Copy the lines below as they are; omit the images they contain.
┄┄┄┄┄┄┄┄┄┄
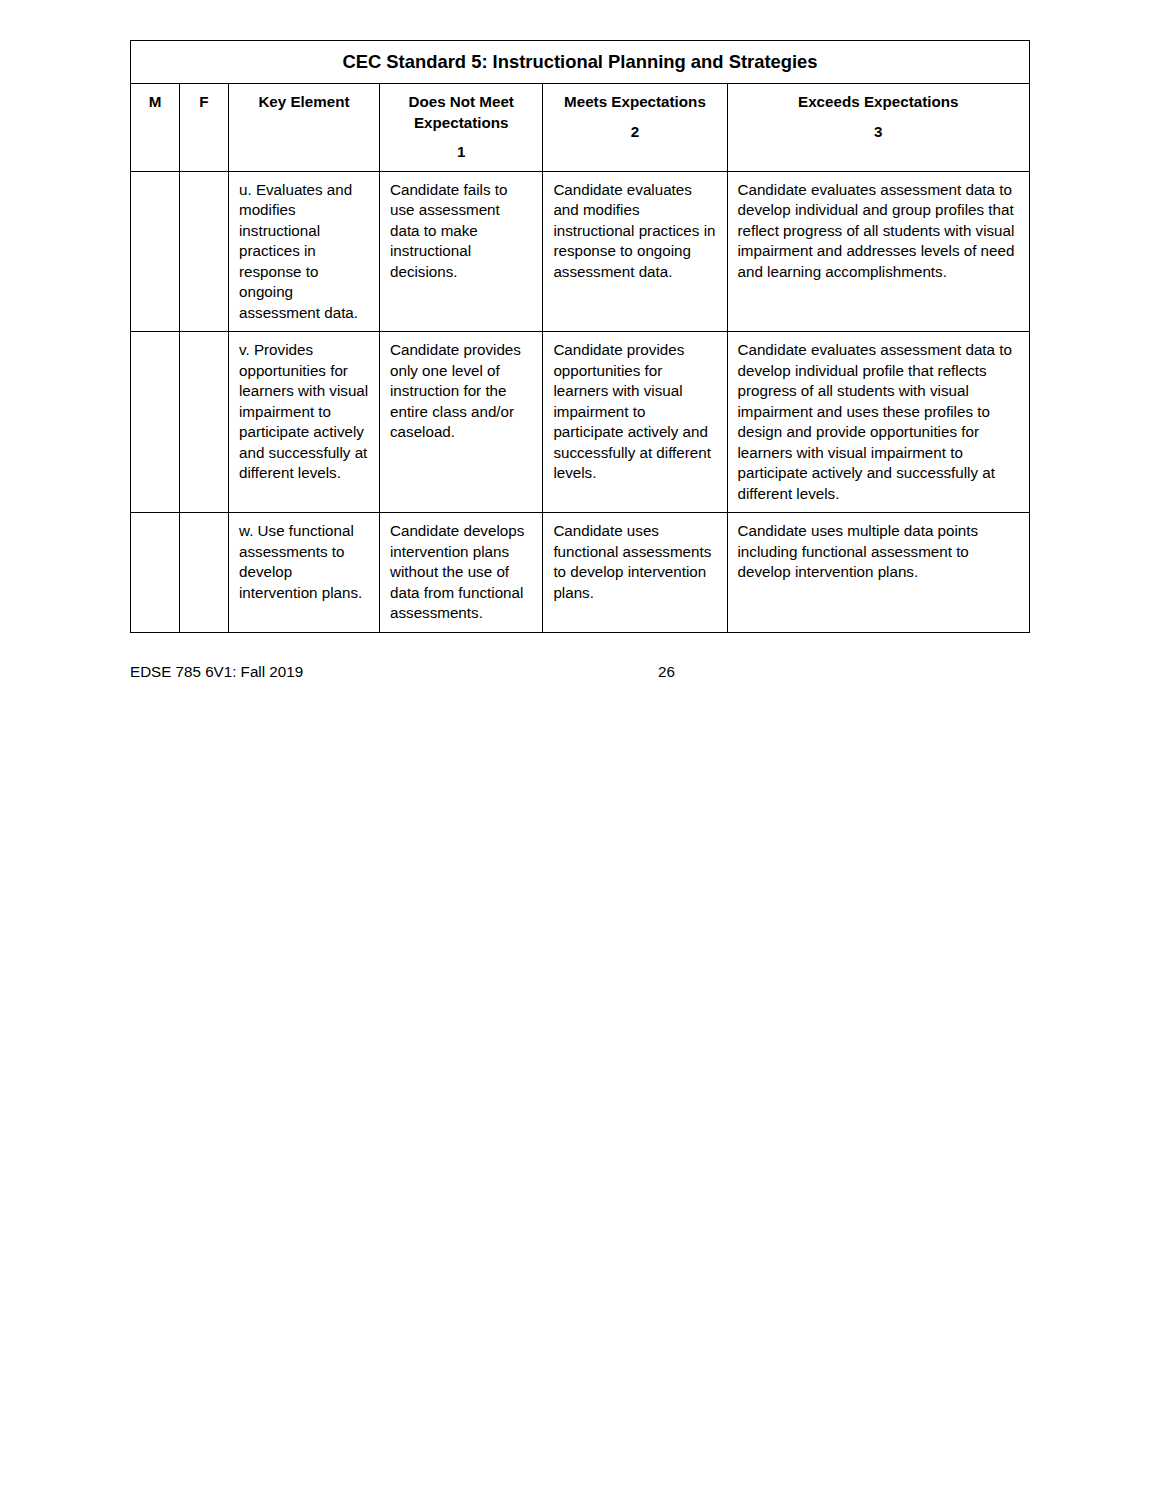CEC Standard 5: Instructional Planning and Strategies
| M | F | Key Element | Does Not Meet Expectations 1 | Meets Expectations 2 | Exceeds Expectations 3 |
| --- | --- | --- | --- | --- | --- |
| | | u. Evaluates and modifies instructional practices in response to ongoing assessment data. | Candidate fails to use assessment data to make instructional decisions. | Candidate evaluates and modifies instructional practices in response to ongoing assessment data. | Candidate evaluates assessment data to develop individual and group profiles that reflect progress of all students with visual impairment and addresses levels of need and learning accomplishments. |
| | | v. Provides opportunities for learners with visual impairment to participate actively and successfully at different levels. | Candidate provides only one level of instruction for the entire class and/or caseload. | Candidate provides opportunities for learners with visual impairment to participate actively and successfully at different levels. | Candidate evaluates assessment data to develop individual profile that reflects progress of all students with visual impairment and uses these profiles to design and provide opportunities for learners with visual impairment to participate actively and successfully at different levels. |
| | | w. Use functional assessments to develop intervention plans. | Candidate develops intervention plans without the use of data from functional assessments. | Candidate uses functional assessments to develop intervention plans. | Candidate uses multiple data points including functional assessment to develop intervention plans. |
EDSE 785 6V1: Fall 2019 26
┄┄┄┄┄┄┄┄┄┄
Final answer:
CEC Standard 5: Instructional Planning and Strategies
| M | F | Key Element | Does Not Meet Expectations 1 | Meets Expectations 2 | Exceeds Expectations 3 |
| --- | --- | --- | --- | --- | --- |
| | | u. Evaluates and modifies instructional practices in response to ongoing assessment data. | Candidate fails to use assessment data to make instructional decisions. | Candidate evaluates and modifies instructional practices in response to ongoing assessment data. | Candidate evaluates assessment data to develop individual and group profiles that reflect progress of all students with visual impairment and addresses levels of need and learning accomplishments. |
| | | v. Provides opportunities for learners with visual impairment to participate actively and successfully at different levels. | Candidate provides only one level of instruction for the entire class and/or caseload. | Candidate provides opportunities for learners with visual impairment to participate actively and successfully at different levels. | Candidate evaluates assessment data to develop individual profile that reflects progress of all students with visual impairment and uses these profiles to design and provide opportunities for learners with visual impairment to participate actively and successfully at different levels. |
| | | w. Use functional assessments to develop intervention plans. | Candidate develops intervention plans without the use of data from functional assessments. | Candidate uses functional assessments to develop intervention plans. | Candidate uses multiple data points including functional assessment to develop intervention plans. |
EDSE 785 6V1: Fall 2019 26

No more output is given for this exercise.